Mutton Dressed as Mutton: I just finished the book “Strangers To Ourselves: Unsettled Minds and the Stories That Make Us,” which I read on your recommendation. I found it to be a haunting and at times harrowing book. I also found the themes and conclusions to be somewhat slippery, which I suspect may in part be the author's intention. You raved about this book. What did you take away from it?


It’s a nonfiction book, but it has a very literary sensibility and it’s written as narrative, so it doesn’t have an incredibly clear thesis statement followed by a lot of charts that are designed to support the argument. That’s part of the pleasure of actually reading the book and it’s one reason I enjoyed it — I read a lot of more typical nonfiction material for my job, but I prefer to read stuff that’s different to relax and also to an extent to expand my mind.

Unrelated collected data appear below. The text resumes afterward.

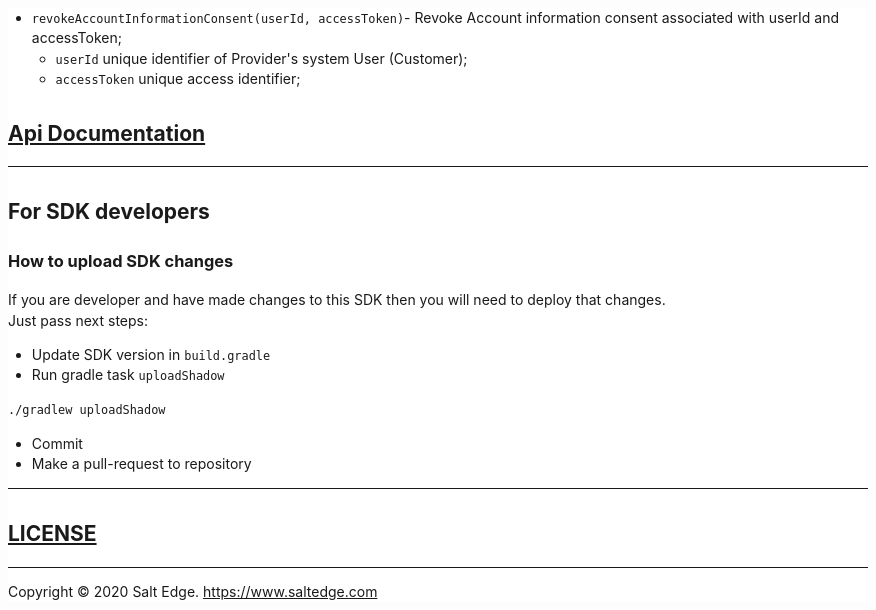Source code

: * `revokeAccountInformationConsent(userId, accessToken)`- Revoke Account information consent associated with userId and accessToken;
  * `userId` unique identifier of Provider's system User (Customer);
  * `accessToken` unique access identifier;  
  
  
## [Api Documentation](https://priora.banksalt.com/docs/aspsp/v2)
  
---
## For SDK developers  
 
### How to upload SDK changes  
If you are developer and have made changes to this SDK then you will need to deploy that changes.  
Just pass next steps:  
  * Update SDK version in `build.gradle`
  * Run gradle task `uploadShadow`
  ```bash
  ./gradlew uploadShadow
  ```
  * Commit 
  * Make a pull-request to repository
   
---
## [LICENSE](../LICENSE.txt)

---
Copyright © 2020 Salt Edge. https://www.saltedge.com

Given all that, I somewhat hesitate to put words in Aviv’s mouth by saying what I think the takeaway is, because she’s clearly chosen not to write it that way.


But what I think she’s trying to draw attention to is the extent to which the diagnosis and treatment of mental illness is a recursive process in which efforts to define problems end up shaping identities and behaviors. I think it’s now broadly accepted that while there have been men having sex with other men forever, the “gay man” as an identity is a relatively recent concept. And the widespread acceptance of that concept is even more recent. In the early days of what was called at the time the “Homophile Movement,” same-sex attraction was classified as a mental illness by most psychiatrists. And that mental illness concept was itself a change from earlier ones. But over the past couple of generations we’ve had not only a revolution in gay rights, but also a revolution in our understanding of gay identity. That’s a change in how society views gay men, but it’s also a change in how gay men view themselves and a change in how people view themselves influenced by how they actually behave.


Aviv is basically generalizing this point to all kinds of behaviors.


She writes about her own experience with anorexia and how part of the treatment of anorexia is defining the ailment and defining an identity around it. And I think the project is not to debunk the concepts in contemporary psychiatry, but to at least complicate them somewhat by drawing attention to the ways in which the reification of these concepts feeds back into the underlying pathologies.